> [Problem requirements]:
Copy each line below in which the word "Morin" occurs.
┌──
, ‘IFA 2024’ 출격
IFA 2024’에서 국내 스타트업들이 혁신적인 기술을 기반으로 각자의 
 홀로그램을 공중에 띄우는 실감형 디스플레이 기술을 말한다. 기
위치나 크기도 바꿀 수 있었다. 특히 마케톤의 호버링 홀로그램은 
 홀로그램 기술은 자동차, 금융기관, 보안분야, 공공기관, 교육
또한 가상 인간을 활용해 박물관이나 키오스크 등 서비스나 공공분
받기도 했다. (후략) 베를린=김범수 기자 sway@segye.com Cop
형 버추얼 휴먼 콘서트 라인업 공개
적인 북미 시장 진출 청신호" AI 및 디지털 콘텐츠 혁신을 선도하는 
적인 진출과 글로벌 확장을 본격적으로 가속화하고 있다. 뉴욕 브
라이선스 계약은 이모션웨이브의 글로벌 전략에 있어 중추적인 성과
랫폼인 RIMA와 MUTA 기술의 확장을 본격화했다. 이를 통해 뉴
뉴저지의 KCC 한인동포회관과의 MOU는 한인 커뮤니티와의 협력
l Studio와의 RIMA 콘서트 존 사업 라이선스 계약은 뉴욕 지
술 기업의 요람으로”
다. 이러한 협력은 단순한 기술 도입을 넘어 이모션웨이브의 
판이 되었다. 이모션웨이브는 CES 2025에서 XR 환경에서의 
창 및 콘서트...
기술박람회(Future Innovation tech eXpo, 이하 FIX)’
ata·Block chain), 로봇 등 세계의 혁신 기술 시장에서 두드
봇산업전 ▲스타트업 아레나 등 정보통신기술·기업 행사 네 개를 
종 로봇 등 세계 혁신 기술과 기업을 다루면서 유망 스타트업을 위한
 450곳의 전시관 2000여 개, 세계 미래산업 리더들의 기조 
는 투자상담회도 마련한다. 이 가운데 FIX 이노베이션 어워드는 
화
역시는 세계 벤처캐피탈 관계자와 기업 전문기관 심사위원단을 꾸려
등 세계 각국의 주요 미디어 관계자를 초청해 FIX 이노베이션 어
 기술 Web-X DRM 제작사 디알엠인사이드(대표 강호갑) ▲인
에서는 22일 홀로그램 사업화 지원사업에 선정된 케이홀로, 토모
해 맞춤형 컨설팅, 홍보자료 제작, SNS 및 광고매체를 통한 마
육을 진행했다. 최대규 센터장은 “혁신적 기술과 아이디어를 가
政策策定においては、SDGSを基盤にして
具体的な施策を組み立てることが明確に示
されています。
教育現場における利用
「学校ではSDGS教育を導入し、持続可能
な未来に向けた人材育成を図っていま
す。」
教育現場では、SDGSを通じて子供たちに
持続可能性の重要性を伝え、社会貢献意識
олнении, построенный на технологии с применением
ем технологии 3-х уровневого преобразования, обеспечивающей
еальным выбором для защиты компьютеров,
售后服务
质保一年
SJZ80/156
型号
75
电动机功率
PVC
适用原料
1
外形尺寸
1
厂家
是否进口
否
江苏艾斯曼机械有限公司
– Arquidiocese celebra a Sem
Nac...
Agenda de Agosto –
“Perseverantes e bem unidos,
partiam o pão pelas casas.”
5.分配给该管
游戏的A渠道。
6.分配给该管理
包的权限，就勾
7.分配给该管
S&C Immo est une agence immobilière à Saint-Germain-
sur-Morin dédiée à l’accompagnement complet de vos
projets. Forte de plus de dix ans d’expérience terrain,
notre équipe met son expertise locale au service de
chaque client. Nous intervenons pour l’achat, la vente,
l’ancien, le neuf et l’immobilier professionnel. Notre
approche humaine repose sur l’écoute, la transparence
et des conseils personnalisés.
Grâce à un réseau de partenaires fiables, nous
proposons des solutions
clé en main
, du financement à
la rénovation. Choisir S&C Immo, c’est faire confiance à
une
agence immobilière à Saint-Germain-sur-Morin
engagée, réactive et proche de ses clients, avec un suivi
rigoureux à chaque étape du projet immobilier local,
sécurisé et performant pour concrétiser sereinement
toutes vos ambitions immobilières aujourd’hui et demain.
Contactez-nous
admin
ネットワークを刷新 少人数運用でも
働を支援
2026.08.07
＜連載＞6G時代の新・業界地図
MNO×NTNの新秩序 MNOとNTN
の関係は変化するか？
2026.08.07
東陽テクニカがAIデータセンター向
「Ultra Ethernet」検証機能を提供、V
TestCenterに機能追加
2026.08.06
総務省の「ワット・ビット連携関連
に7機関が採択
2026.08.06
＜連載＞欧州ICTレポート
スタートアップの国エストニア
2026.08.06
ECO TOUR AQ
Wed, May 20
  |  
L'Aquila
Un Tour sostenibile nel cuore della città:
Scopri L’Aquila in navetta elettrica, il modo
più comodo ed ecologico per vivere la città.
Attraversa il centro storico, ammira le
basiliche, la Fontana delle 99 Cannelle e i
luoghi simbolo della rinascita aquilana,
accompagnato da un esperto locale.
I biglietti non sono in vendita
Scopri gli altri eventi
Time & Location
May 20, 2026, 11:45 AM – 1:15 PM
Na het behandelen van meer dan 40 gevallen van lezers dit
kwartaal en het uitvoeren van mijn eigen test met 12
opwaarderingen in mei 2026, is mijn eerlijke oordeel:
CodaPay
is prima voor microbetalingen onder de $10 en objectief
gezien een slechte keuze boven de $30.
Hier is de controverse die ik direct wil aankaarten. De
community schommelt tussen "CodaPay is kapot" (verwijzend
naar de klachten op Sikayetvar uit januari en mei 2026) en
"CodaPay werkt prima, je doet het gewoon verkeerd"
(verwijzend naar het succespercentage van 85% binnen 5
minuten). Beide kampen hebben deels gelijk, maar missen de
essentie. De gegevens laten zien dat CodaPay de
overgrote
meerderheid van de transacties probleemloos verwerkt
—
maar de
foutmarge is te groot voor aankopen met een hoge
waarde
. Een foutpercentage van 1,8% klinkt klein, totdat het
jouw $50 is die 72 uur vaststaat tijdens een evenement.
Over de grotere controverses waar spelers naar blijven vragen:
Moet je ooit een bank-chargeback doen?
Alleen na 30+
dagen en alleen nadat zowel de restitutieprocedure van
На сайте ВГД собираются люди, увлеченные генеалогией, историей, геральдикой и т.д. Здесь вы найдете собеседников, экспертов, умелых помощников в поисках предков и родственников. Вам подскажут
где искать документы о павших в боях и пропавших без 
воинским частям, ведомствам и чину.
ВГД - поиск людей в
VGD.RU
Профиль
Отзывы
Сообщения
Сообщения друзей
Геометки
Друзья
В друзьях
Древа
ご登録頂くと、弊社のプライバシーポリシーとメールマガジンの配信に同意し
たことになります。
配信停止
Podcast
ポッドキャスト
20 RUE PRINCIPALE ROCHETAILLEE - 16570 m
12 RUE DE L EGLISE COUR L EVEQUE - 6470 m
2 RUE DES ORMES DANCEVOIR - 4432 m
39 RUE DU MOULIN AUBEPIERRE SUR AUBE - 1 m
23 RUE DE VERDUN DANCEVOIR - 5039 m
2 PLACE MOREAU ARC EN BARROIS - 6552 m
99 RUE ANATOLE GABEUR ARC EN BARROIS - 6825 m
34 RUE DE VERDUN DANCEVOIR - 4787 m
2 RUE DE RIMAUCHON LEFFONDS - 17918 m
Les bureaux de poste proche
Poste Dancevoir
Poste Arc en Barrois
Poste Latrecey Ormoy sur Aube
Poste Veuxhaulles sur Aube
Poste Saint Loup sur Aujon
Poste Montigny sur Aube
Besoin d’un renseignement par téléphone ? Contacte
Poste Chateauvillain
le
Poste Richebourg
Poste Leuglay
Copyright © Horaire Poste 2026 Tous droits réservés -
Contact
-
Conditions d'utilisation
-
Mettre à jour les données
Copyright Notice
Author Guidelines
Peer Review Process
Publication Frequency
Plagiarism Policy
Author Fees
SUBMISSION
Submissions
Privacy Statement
└──
> [Solution to this exercise]:
sur-Morin dédiée à l’accompagnement complet de vos
agence immobilière à Saint-Germain-sur-Morin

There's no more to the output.